Daft includes built-in progress indicators to track query execution in local and distributed runs. Progress indicators help you monitor execution status and estimate remaining work.

See also:

When running in a shell (like Bash) or in a Jupyter Notebook, Daft displays a progress indicator with query statistics. These statistics differ between local and distributed (Ray) execution.

!!! note "Note"

When running a Python script outside of a user-facing shell, the progress indicator is disabled. If you want to disable the progress indicator explicitly, set the environment variable `DAFT_PROGRESS_BAR=0`. This can be useful for benchmarking as progress tracking can add overhead in local execution.

Local Execution

In local or single-node execution, the progress indicator shows:

  • The time spent since the start of an execution operator. This is only the "wall clock" time, not the total time spent across all threads.
  • The number of rows received and emitted per operator. This can be useful to see if a particular operation is currently waiting for more rows or processing output
  • Additional metrics depending on the operator. For example, we show the number of bytes written by write operators

Distributed (Ray) Execution

In distributed execution on Ray, the progress indicator shows:

  • The number of partitions processed by a pipeline of tasks
  • The time spent per pipeline so far
  • An approximation of the time left for the known remaining partitions

Why is the progress indicator different?

Ray automatically manages a different progress indicator based on tasks and actors. This progress indicator tracks different statistics and is not as customizable.

> Task directions:
Answer from the text on Daft's progress indicators:
(a) What environment variable setting turns the progress indicator off?
(b) In local execution, what extra metric is shown for write operators?
(c) In distributed execution on Ray, what does the indicator approximate?
The records have nothing to do with the text about Daft's progress indicators.

> Material provided:
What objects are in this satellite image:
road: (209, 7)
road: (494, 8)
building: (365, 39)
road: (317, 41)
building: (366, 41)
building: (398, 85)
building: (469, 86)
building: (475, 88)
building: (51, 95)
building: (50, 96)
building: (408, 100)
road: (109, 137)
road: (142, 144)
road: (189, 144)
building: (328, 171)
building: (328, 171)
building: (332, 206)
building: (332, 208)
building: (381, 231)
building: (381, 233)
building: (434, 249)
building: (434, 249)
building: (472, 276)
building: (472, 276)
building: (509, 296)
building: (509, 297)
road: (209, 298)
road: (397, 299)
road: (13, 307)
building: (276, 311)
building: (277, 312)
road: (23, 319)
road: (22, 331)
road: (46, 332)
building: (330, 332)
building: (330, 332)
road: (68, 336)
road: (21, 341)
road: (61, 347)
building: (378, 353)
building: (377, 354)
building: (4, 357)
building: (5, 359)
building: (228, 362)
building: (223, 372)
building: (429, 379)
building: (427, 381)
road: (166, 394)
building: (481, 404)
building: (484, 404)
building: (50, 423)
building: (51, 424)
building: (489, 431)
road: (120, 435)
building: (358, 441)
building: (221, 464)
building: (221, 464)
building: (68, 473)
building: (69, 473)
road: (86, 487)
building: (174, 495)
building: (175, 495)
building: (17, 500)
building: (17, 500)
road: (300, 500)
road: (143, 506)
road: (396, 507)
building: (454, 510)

> Response area:
(a) `DAFT_PROGRESS_BAR=0`
(b) The number of bytes written.
(c) The time left for the known remaining partitions.